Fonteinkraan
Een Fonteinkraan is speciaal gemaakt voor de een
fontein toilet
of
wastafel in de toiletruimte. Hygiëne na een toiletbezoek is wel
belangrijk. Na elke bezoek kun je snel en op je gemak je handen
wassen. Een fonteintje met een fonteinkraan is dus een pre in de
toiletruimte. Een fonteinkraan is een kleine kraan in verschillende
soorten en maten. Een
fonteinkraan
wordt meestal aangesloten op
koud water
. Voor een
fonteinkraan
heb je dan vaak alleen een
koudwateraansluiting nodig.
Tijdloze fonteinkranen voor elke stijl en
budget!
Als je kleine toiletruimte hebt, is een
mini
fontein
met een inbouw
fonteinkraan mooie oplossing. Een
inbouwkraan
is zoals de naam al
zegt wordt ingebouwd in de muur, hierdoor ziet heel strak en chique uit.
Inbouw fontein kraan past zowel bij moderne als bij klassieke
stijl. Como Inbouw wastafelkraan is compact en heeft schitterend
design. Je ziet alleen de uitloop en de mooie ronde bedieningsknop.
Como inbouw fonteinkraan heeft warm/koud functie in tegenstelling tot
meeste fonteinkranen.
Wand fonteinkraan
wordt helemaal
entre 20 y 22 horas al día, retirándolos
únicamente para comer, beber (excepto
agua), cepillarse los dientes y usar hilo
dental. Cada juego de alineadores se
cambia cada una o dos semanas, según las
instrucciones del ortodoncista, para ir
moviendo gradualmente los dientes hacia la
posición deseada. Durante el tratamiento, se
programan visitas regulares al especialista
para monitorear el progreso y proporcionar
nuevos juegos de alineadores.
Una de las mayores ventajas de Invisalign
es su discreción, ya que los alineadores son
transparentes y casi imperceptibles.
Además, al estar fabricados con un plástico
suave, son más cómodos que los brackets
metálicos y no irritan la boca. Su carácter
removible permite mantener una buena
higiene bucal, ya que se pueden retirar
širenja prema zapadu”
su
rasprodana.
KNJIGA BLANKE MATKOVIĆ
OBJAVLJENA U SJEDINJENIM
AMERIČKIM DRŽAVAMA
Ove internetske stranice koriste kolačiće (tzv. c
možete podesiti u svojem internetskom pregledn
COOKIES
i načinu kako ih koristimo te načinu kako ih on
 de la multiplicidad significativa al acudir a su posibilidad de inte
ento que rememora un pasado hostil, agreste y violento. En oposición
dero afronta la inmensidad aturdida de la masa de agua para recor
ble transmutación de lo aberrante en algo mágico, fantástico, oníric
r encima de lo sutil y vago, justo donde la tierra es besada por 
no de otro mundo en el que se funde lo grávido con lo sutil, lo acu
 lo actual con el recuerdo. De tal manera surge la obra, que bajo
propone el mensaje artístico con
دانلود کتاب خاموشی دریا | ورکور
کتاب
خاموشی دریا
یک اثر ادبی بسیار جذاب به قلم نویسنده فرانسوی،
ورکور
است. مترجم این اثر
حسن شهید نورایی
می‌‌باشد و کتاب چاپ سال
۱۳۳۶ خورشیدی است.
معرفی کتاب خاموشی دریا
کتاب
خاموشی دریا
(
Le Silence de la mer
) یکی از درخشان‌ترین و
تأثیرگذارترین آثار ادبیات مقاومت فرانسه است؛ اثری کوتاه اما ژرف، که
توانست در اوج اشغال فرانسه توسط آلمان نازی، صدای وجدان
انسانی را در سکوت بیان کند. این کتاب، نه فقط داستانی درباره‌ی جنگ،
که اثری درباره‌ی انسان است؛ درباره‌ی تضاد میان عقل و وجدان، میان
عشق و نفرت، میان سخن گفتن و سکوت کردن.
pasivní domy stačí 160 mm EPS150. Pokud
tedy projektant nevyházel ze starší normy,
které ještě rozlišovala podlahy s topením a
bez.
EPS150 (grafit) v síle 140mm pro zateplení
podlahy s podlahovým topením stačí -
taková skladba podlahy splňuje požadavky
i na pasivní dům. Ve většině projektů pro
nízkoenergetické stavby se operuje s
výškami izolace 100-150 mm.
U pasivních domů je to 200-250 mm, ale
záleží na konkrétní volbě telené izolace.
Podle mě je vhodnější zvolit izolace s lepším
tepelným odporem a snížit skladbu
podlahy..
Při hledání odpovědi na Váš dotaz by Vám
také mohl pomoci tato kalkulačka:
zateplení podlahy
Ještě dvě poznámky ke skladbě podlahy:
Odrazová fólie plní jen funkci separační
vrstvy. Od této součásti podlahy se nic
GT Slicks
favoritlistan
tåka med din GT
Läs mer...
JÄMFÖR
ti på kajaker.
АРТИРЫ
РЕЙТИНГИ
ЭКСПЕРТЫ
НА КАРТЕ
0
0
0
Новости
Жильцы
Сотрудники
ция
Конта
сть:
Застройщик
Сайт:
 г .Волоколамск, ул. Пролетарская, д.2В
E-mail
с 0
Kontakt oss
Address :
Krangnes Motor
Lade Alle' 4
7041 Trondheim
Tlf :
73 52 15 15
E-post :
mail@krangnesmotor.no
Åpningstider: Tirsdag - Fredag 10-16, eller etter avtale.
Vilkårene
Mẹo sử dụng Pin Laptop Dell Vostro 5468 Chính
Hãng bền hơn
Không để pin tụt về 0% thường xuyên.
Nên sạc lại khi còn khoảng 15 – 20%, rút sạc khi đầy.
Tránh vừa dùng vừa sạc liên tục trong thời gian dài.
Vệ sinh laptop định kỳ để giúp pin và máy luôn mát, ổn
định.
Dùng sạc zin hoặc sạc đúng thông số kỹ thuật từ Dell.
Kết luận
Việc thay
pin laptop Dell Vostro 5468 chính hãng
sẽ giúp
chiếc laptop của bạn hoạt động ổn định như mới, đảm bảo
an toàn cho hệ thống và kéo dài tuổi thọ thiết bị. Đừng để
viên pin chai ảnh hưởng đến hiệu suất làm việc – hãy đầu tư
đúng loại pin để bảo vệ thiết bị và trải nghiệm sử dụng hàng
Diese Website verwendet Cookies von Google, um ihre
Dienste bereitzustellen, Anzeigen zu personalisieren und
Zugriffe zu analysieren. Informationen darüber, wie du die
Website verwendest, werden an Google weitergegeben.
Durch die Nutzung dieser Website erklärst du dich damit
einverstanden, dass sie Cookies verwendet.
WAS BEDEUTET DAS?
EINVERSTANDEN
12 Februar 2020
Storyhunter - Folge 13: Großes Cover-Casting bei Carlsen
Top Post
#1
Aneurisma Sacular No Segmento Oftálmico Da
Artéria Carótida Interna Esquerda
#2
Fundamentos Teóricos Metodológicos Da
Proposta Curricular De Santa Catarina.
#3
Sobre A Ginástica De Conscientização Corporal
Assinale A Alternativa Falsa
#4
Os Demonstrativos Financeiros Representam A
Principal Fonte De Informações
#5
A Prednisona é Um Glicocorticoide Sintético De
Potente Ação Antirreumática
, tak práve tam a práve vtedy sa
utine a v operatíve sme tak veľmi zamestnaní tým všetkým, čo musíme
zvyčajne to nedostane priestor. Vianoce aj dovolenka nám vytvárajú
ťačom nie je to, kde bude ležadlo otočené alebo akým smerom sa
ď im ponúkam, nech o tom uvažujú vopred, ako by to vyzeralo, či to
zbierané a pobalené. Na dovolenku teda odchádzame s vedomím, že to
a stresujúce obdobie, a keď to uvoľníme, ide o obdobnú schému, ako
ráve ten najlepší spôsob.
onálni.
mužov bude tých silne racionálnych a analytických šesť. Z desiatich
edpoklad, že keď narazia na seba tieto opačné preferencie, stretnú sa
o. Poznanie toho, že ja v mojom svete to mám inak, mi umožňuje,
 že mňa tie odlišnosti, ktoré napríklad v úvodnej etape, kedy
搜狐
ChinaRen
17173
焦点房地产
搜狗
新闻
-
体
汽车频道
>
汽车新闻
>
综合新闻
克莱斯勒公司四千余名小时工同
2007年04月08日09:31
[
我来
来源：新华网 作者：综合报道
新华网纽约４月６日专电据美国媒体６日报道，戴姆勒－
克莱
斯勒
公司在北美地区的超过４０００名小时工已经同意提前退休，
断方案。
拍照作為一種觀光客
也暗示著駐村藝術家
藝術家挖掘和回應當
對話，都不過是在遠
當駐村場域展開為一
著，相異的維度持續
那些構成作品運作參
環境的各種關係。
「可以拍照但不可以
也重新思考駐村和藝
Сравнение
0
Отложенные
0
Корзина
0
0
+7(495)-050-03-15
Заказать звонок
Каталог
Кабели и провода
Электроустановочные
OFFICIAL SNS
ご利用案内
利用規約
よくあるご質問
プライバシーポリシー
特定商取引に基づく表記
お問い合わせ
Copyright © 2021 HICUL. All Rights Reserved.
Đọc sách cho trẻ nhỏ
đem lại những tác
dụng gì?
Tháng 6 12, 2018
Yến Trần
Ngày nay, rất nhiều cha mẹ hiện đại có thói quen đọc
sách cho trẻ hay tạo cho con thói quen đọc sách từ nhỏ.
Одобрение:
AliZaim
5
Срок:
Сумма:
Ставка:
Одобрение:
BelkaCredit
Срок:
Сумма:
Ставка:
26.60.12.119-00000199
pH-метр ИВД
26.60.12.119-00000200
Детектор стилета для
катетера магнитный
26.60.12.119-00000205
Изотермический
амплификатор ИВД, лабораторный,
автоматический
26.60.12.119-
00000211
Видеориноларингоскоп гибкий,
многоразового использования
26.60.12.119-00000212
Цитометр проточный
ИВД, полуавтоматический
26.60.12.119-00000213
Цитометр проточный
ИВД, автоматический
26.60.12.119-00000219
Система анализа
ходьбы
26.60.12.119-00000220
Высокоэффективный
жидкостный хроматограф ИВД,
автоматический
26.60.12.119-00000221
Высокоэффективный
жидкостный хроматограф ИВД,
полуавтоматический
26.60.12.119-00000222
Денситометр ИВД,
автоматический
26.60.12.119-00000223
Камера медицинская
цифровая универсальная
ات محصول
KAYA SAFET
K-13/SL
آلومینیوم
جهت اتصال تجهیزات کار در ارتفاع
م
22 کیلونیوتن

_ASSIGNMENT:_ In the records above, which lines hold the string "sutil"? Copy each one.

_EXERCISE ANSWER:_
r encima de lo sutil y vago, justo donde la tierra es besada por 
no de otro mundo en el que se funde lo grávido con lo sutil, lo acu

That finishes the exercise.